Tasks to complete:
a) According to the NASA budget passage, roughly how much of the additional funding will appear in FY 2011?
b) In the records, rewrite the lines from the one containing "a satisfacer el" up to and including the one containing "información sobre el", swapping "cookies" for "rastreadores" and leaving everything else unchanged.

** Opening Provided passage block **

This plan for change comes with additional funds – to the tune of an additional $6 billion over FY 2011 to FY 2015 when compared to what the FY 2010 budget anticipated – approximately $700 million of which will appear in FY 2011. That means that NASA will get $100 billion over the next 5 years according to the White House’s plans.

In so doing, the White House is hoping to make a clean break with much of the old way of doing things at NASA. As they do, NASA will be pushed to broaden its vision, seek new partnerships, and transform its way of doing things. This will be unsettling to many people.

However, that break begins with some hard choices – most notably, the outright cancellation of The Constellation Program. Started shortly after President Bush announced his “Vision for Space Exploration” in 2004, Constellation was the umbrella activity for what eventually became development activities for the Ares launch vehicle family, the Orion crew module, and the Altair lunar lander. All of this now comes to a halt.

Plagued with insufficient budget resources, an overly ambitious schedule, uneven management, and lingering technical problems, Constellation soon became untenable in the eyes of the Presidential review commission charted to evaluate the program.

** Closing Provided passage block **
** Opening Data for this task block **

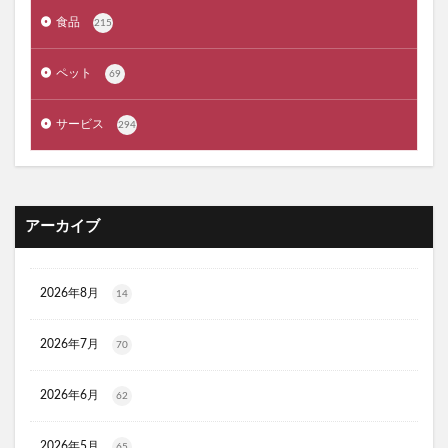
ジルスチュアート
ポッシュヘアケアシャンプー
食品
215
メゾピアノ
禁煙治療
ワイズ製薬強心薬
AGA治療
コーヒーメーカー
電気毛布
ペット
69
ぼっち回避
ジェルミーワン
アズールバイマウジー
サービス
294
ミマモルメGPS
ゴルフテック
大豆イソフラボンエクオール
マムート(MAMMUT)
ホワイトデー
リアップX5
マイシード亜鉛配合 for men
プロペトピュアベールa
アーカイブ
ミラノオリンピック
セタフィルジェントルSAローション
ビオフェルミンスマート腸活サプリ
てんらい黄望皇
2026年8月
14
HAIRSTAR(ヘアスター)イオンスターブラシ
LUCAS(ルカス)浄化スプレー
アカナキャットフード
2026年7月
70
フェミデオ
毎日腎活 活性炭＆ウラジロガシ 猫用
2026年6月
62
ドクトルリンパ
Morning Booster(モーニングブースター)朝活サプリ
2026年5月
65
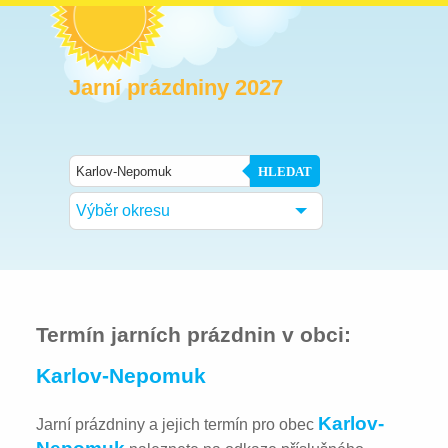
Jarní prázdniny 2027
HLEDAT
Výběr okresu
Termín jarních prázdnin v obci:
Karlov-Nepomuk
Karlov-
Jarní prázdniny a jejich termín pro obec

** Closing Data for this task block **
** Opening Data for this task block **

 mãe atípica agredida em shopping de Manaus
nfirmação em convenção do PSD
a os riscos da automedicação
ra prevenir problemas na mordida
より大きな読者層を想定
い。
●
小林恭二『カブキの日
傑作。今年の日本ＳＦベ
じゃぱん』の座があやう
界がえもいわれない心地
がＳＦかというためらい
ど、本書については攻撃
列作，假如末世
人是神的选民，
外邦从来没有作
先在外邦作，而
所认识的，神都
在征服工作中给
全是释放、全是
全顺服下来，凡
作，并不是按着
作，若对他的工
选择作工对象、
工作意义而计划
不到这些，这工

** Closing Data for this task block **
** Opening Data for this task block **

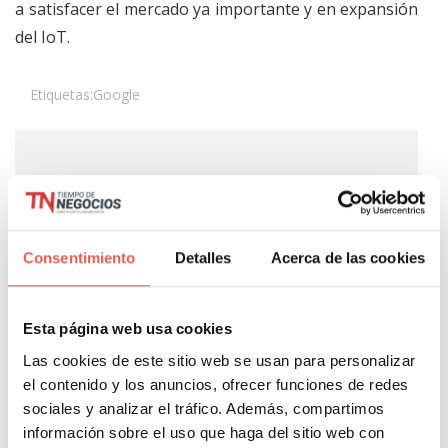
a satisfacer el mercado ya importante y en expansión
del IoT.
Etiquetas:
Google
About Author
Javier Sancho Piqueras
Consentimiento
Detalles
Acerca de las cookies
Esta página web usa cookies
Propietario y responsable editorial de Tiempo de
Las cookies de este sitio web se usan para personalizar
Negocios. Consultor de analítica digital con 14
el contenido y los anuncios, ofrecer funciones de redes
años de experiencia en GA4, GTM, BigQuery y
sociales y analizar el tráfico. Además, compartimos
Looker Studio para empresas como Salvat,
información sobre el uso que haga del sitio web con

** Closing Data for this task block **

Answers by item number:
a) Approximately $700 million.

b)
a satisfacer el mercado ya importante y en expansión
del IoT.
Etiquetas:
Google
About Author
Javier Sancho Piqueras
Consentimiento
Detalles
Acerca de las rastreadores
Esta página web usa rastreadores
Propietario y responsable editorial de Tiempo de
Las rastreadores de este sitio web se usan para personalizar
Negocios. Consultor de analítica digital con 14
el contenido y los anuncios, ofrecer funciones de redes
años de experiencia en GA4, GTM, BigQuery y
sociales y analizar el tráfico. Además, compartimos
Looker Studio para empresas como Salvat,
información sobre el uso que haga del sitio web con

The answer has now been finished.